Line by line, give the data again exactly as it appears, but without pictures.

----------------------------------------

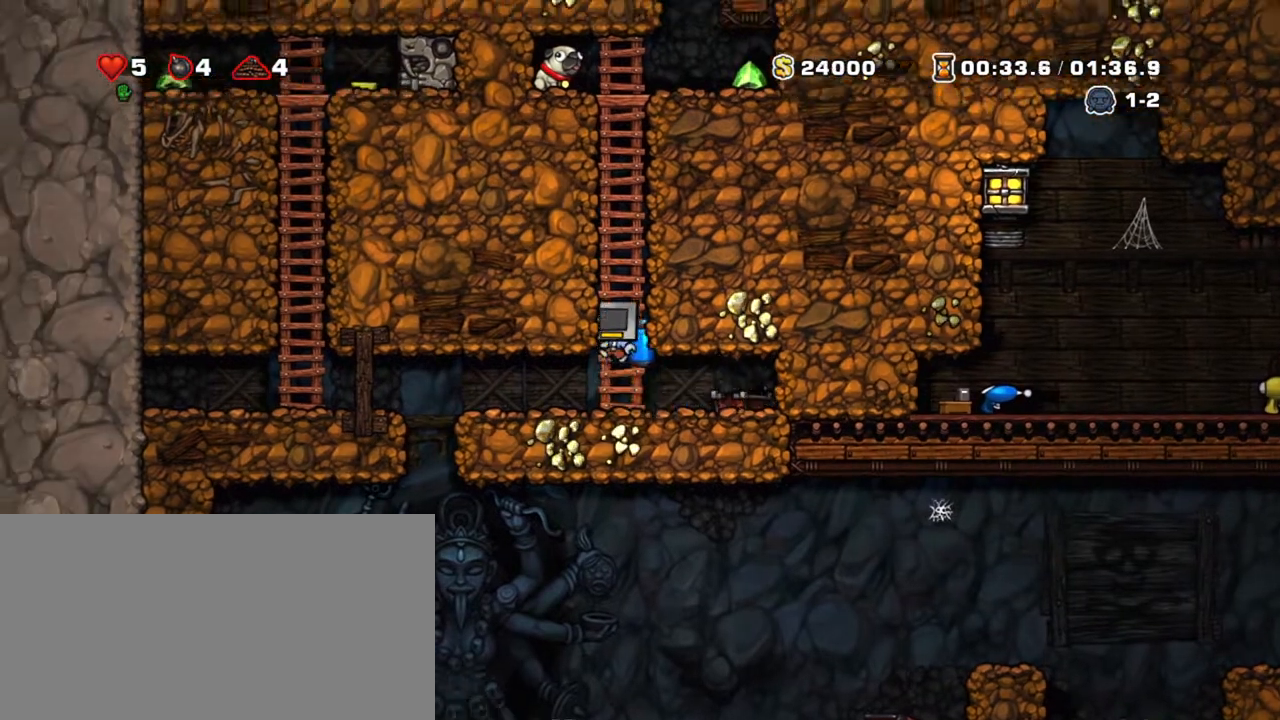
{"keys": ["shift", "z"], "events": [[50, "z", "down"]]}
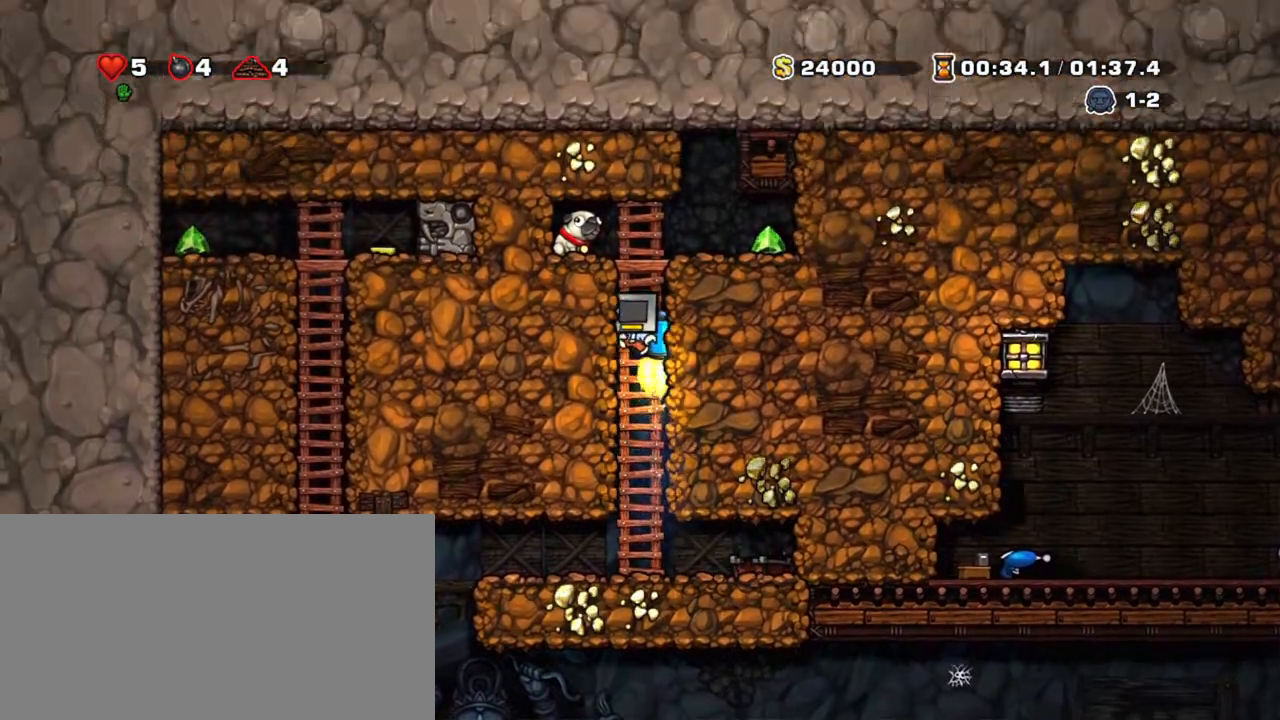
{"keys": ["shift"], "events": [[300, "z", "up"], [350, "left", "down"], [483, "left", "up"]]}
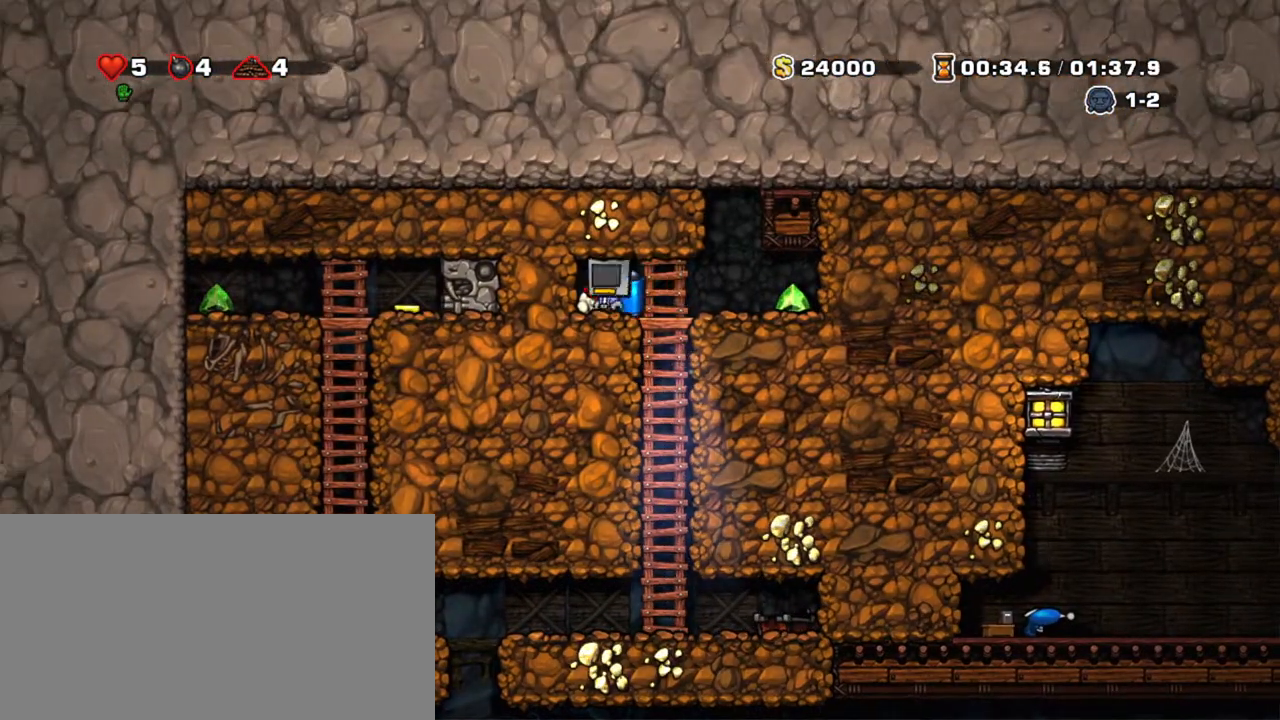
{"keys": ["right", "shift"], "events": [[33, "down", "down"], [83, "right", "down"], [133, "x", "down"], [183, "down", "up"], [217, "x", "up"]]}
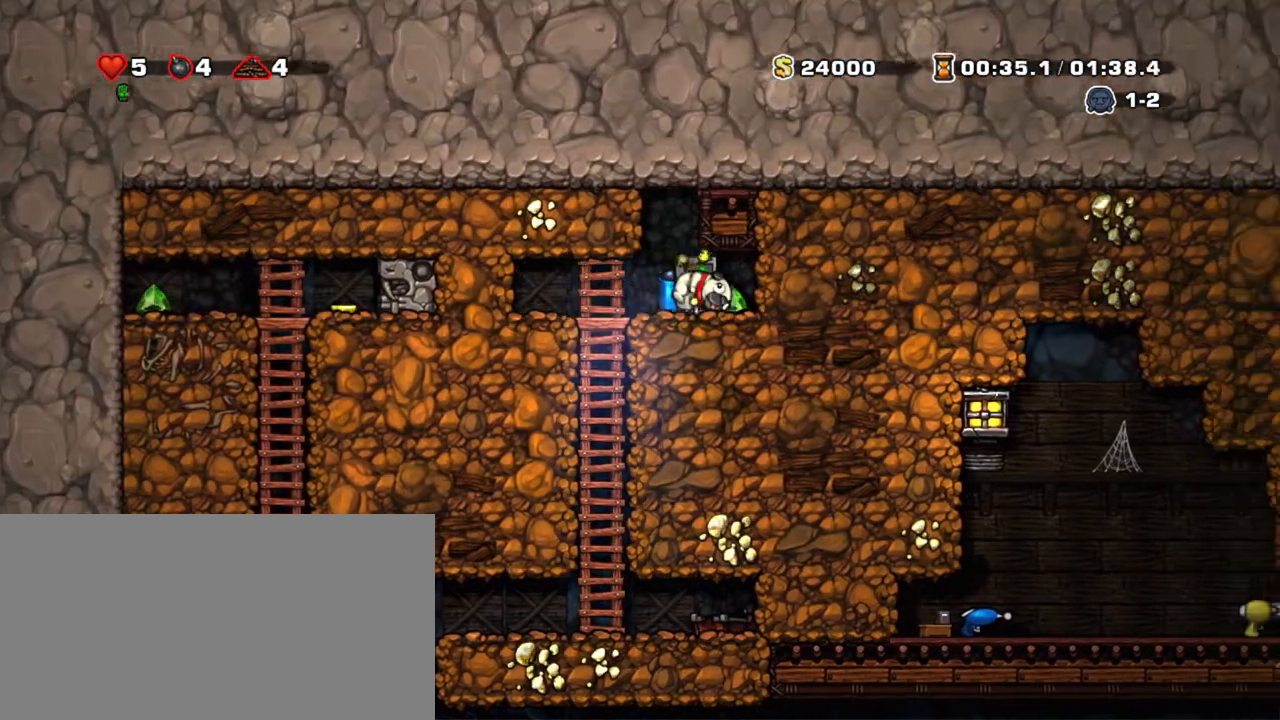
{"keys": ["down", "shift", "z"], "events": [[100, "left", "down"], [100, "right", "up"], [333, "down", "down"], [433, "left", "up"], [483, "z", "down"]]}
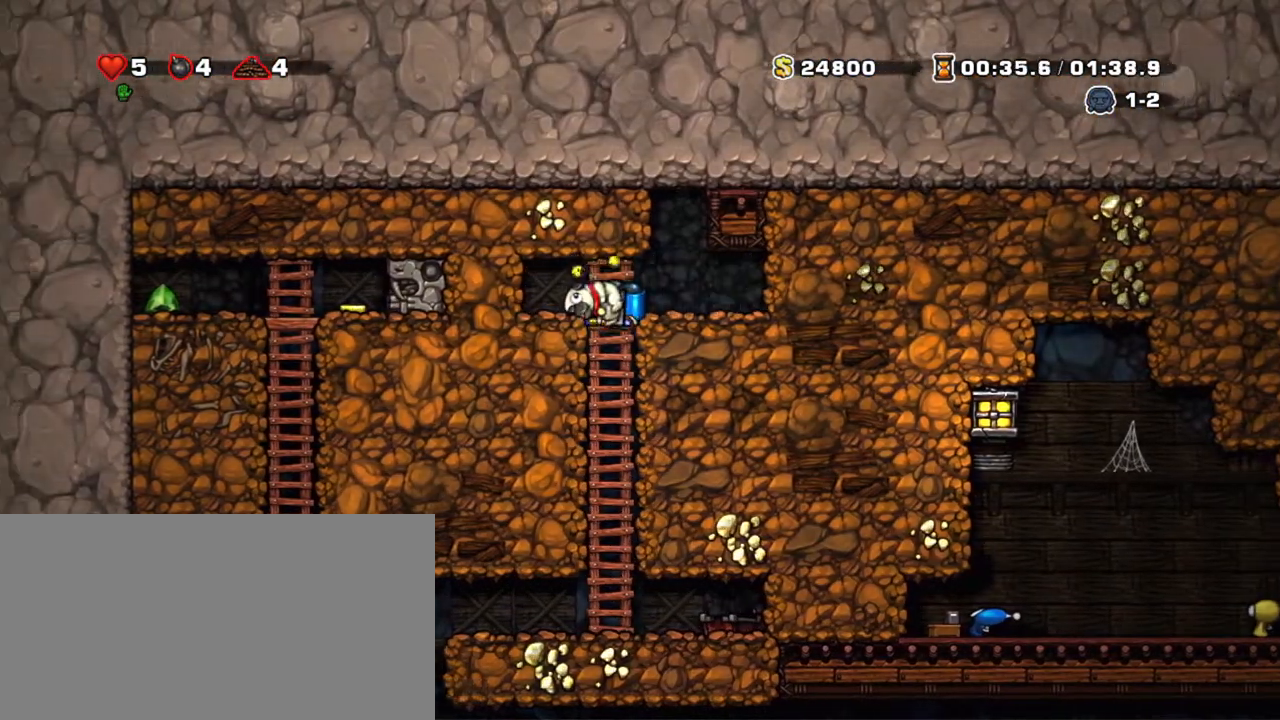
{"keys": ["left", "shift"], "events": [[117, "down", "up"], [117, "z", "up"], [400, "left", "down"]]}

----------------------------------------

→ **Response area**
{"keys": ["shift", "z"], "events": [[50, "z", "down"]]}
{"keys": ["shift"], "events": [[300, "z", "up"], [350, "left", "down"], [483, "left", "up"]]}
{"keys": ["right", "shift"], "events": [[33, "down", "down"], [83, "right", "down"], [133, "x", "down"], [183, "down", "up"], [217, "x", "up"]]}
{"keys": ["down", "shift", "z"], "events": [[100, "left", "down"], [100, "right", "up"], [333, "down", "down"], [433, "left", "up"], [483, "z", "down"]]}
{"keys": ["left", "shift"], "events": [[117, "down", "up"], [117, "z", "up"], [400, "left", "down"]]}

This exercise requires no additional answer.